A multivariate analysis of variance (MANOVA) (SAS 516; SAS Institute, Cary, NC) was used. According to the study protocol, if significant (p < 0.1) multivanate time, exposure, or exposure by time interaction effects were found, further univariate analysis using the same analysis model as that used in the MANOVA were performed. Corrected pairwise comparisons were used as subtests to evaluate differences between exposure groups. The Type I error rate was set at p = 0.05 for significance. Control values (air chambers) for large and small chambers were pooled because no statistical differences were noted between the animals exposed in two chambers in any of the parameters measured at any time. Data represents the mean ± SE of 10-12 controls or 8 exposed rats.

Results and discussion

Target system / organ toxicity

Critical effects observed:
not specified

Any other information on results incl. tables

Phosgene exposure for 4 or 12 weeks increased lung to body weight ratio and lung displacement volume in a concentration-dependent manner. The increase in lung displacement volume was significant even at 0.1 ppm phosgene at 4 weeks. Light microscopic level histopathology examination of lung was conducted at 0.0, 0.1, 0.2, and 1.0 ppm phosgene following 4 and 12 and 16 weeks (recovery). Small but clearly apparent terminal bronchiolar thickening and inflammation were evident with 0.1 ppm phosgene at both 4 and 12 weeks. At 0.2 ppm phosgene, terminal bronchiolar thickening and inflammation appeared to be more prominent when compared to the 0.1 ppm group and changes in alveolar parenchyma were minimal. At 1.0 ppm, extensive inflammation and thickening of terminal bronchioles as well as alveolar walls were evident. Concentration rather than C x T seems to drive pathology response. Trichrome staining for collagen at the terminal bronchiolar sites indicated a slight increase at 4 weeks and marked increase at 12 weeks in both 0.2 and 1.0 ppm groups (0.5 ppm was not examined), 1.0 ppm being more intense. Whole lung prolyl hydroxylase activity and hydroxyproline, taken as an index of collagen synthesis, were increased following 1.0 ppm phosgene exposure at 4 as well as 12 weeks, respectively. Desmosine levels, taken as an index of changes in elastin, were increased in the lung after 4 or 12 weeks in the 1.0 ppm phosgene group. Following 4 weeks of air recovery, lung hydroxyproline was further increased in 0.5 and 1.0 ppm phosgene groups. Lung weight also remained significantly higher than the controls; however, desmosine and lung displacement volume in phosgene-exposed animals were similar to controls.

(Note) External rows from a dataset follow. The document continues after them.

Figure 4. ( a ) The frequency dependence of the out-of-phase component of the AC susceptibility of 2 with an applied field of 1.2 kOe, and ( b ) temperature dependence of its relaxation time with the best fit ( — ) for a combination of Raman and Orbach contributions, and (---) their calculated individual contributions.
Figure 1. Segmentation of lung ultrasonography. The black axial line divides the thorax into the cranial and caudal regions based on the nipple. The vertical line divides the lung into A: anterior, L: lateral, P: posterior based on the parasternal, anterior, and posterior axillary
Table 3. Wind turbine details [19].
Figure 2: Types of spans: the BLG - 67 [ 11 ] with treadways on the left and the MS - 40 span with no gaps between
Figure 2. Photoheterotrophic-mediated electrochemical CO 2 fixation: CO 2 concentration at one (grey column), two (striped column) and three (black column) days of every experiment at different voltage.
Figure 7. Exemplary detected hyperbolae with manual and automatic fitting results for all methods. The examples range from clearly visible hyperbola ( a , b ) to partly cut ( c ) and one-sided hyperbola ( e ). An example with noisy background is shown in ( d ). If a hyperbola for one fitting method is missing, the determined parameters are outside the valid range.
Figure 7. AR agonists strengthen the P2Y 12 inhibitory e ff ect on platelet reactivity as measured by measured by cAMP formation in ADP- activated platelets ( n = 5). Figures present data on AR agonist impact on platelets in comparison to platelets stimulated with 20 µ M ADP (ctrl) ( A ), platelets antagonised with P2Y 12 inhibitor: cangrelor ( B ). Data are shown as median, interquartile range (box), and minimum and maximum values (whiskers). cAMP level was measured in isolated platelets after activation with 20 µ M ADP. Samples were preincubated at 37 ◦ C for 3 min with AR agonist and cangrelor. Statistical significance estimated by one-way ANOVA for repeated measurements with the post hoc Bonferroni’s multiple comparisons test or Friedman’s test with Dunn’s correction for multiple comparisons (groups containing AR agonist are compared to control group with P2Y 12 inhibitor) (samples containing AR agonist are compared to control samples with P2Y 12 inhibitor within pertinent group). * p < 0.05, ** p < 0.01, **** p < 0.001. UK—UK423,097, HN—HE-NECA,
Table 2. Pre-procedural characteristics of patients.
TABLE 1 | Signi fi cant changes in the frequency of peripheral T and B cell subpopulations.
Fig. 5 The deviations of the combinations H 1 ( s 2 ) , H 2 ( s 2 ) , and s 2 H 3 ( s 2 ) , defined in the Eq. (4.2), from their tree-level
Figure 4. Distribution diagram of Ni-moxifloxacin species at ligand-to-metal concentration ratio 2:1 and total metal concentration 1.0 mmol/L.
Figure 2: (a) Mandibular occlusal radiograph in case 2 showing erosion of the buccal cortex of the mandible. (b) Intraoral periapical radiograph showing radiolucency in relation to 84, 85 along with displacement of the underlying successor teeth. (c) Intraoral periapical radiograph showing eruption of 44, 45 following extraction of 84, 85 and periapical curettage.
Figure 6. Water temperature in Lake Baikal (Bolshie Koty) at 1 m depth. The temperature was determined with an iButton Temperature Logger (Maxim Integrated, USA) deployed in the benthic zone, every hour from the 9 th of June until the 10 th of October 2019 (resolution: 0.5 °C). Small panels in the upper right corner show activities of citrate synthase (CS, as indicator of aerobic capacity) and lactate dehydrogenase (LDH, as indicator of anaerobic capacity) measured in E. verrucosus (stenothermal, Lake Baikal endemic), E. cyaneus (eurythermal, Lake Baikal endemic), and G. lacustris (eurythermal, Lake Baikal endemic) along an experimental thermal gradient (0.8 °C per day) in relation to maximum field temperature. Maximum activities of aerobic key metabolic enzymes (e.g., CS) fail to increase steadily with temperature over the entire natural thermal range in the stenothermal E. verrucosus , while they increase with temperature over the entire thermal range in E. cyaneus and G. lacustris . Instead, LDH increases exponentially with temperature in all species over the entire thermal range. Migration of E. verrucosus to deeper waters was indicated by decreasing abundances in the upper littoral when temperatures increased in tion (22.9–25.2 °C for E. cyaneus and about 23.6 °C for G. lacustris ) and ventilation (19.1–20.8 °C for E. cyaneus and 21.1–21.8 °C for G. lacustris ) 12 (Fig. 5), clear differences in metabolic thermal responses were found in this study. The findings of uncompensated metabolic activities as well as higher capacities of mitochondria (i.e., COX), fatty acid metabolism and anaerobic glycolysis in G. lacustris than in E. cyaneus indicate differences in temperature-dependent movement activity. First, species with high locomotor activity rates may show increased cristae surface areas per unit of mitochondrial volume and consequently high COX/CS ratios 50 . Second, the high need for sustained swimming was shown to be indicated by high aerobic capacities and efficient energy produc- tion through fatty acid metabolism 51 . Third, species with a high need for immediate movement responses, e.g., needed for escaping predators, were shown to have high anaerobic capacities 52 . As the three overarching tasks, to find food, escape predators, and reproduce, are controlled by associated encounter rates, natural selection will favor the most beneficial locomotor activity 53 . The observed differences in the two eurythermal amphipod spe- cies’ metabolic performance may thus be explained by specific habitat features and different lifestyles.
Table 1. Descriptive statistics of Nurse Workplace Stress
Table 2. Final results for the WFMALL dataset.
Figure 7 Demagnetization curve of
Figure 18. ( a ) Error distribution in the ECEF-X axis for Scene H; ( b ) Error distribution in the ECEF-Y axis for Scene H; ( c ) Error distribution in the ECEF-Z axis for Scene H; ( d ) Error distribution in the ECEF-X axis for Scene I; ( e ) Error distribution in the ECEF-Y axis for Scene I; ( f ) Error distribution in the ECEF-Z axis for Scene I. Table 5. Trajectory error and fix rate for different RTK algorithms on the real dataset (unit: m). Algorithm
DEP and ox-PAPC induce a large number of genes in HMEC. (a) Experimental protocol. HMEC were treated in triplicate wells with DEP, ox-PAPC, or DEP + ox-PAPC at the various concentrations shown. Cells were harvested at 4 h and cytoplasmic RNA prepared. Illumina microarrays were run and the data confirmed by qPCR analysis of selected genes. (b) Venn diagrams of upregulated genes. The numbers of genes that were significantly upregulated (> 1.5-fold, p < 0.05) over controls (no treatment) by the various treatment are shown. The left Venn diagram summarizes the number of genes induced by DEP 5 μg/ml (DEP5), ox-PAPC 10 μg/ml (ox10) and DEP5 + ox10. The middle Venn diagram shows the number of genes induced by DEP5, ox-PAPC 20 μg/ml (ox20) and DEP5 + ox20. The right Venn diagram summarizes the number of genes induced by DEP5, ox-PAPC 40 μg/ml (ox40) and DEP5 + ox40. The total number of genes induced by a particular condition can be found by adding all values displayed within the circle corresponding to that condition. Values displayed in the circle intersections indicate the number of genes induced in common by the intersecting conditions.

Applicant's summary and conclusion

Executive summary:

In summary, terminal bronchiolar and lung volume displacement changes occurred at very low phosgene concentrations (0.1 ppm). Phosgene concentration, rather than C x T product appeared to drive toxic responses. The changes induced by phosgene (except of collagen) following 4 weeks were not further amplified at 12 weeks despite continued exposure. Phosgene-induced alterations of matrix were only partially reversible after 4 weeks of clean air exposure.